At first glance, you might think to apply each shifts[i] to the first i+1 letters by looping through the string repeatedly. However, this would require a nested loop, resulting in an O(n2) solution, which is too slow for large inputs.

The key realization is that each character at position j gets shifted by all shifts[i] where i ≥ j. In other words, the total shift for each character is the sum of all shifts values from its index to the end of the array.

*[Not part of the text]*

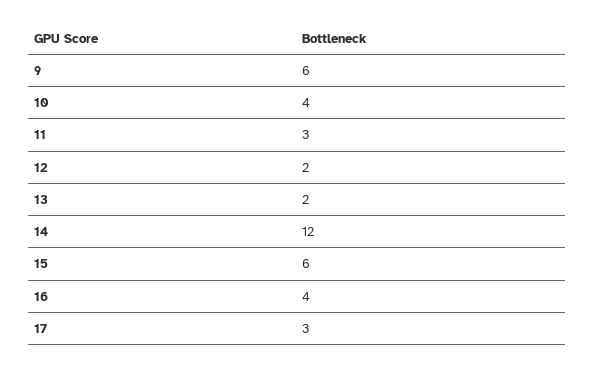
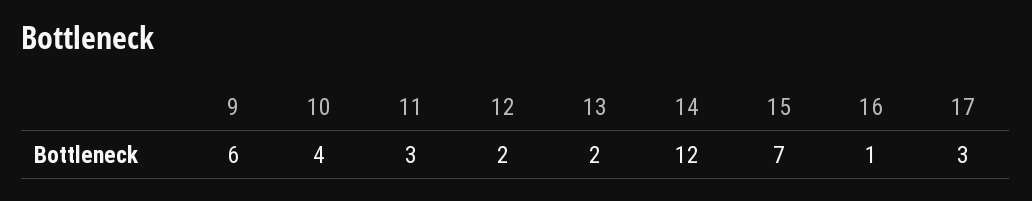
15: 6 -> 7
16: 4 -> 1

This means we should process the shifts array from right to left, keeping a running sum, and use that to shift each character only once.

Solution Approach

We solve the problem efficiently by following these steps:

  • 1. Initialize a running sum:
    Start from the end of the shifts array and move leftwards, keeping track of the sum of all shifts seen so far.
  • 2. For each character, compute its total shift:
    For character at index i, the total shift is the sum of shifts[i] and all values to its right. This can be done efficiently using the running sum.
  • 3. Apply the shift to each character:
    For each character, convert it to a number (0 for 'a', 1 for 'b', ..., 25 for 'z'), add the running sum (modulo 26 for wrap-around), and convert it back to a character.
  • 4. Build and return the final string:
    After processing all characters, join them into the result string.
This approach ensures each character and shift is processed only once, resulting in O(n) time.

Example Walkthrough

Example:
s = "abc", shifts = [3,5,9]

Let's trace the process:

  • Start from the end: running_sum = 0
  • i = 2: running_sum += 9 → running_sum = 9
    - Shift 'c' by 9: ('c' is 2, (2+9)%26 = 11) → 'l'
  • i = 1: running_sum += 5 → running_sum = 14
    - Shift 'b' by 14: ('b' is 1, (1+14)%26 = 15) → 'p'
  • i = 0: running_sum += 3 → running_sum = 17
    - Shift 'a' by 17: ('a' is 0, (0+17)%26 = 17) → 'r'
Final result: "rpl"
Each character is shifted by the sum of shifts from its position to the end, efficiently calculated in a single pass.

Code Implementation

class Solution:
    def shiftingLetters(self, s: str, shifts: List[int]) -> str:
        n = len(s)
        res = []
        total = 0
        for i in range(n-1, -1, -1):
            total = (total + shifts[i]) % 26
            shifted = (ord(s[i]) - ord('a') + total) % 26
            res.append(chr(shifted + ord('a')))
        return ''.join(res[::-1])
      
class Solution {
public:
    string shiftingLetters(string s, vector<int>& shifts) {
        int n = s.size();
        int total = 0;
        string res = s;
        for (int i = n - 1; i >= 0; --i) {
            total = (total + shifts[i]) % 26;
            res[i] = (s[i] - 'a' + total) % 26 + 'a';
        }
        return res;
    }
};
      
class Solution {
    public String shiftingLetters(String s, int[] shifts) {
        int n = s.length();
        int total = 0;
        char[] res = s.toCharArray();
        for (int i = n - 1; i >= 0; --i) {
            total = (total + shifts[i]) % 26;
            res[i] = (char) ((s.charAt(i) - 'a' + total) % 26 + 'a');
        }
        return new String(res);
    }
}
      
var shiftingLetters = function(s, shifts) {
    let n = s.length;
    let total = 0;
    let res = [];
    for (let i = n - 1; i >= 0; --i) {
        total = (total + shifts[i]) % 26;
        let shifted = (s.charCodeAt(i) - 97 + total) % 26;
        res[i] = String.fromCharCode(shifted + 97);
    }
    return res.join('');
};

Time and Space Complexity

Brute-force Approach:

  • For each shifts[i], shift the first i+1 characters, resulting in O(n2) time.
  • Not feasible for large input sizes.
Optimized Approach:
  • Single pass from right to left, O(n) time, where n is the length of s and shifts.
  • Space: O(n) for the output string (or O(1) extra if modifying in-place).
Why: Each character and shift is processed exactly once, and all arithmetic is constant-time.

Summary

The Shifting Letters problem is a classic case where a naive approach is too slow, but a simple cumulative sum trick leads to an efficient solution. By processing the shifts from right to left and keeping a running total, we shift each character the correct number of times in just one pass. This results in a clean, fast, and elegant solution suitable for large inputs.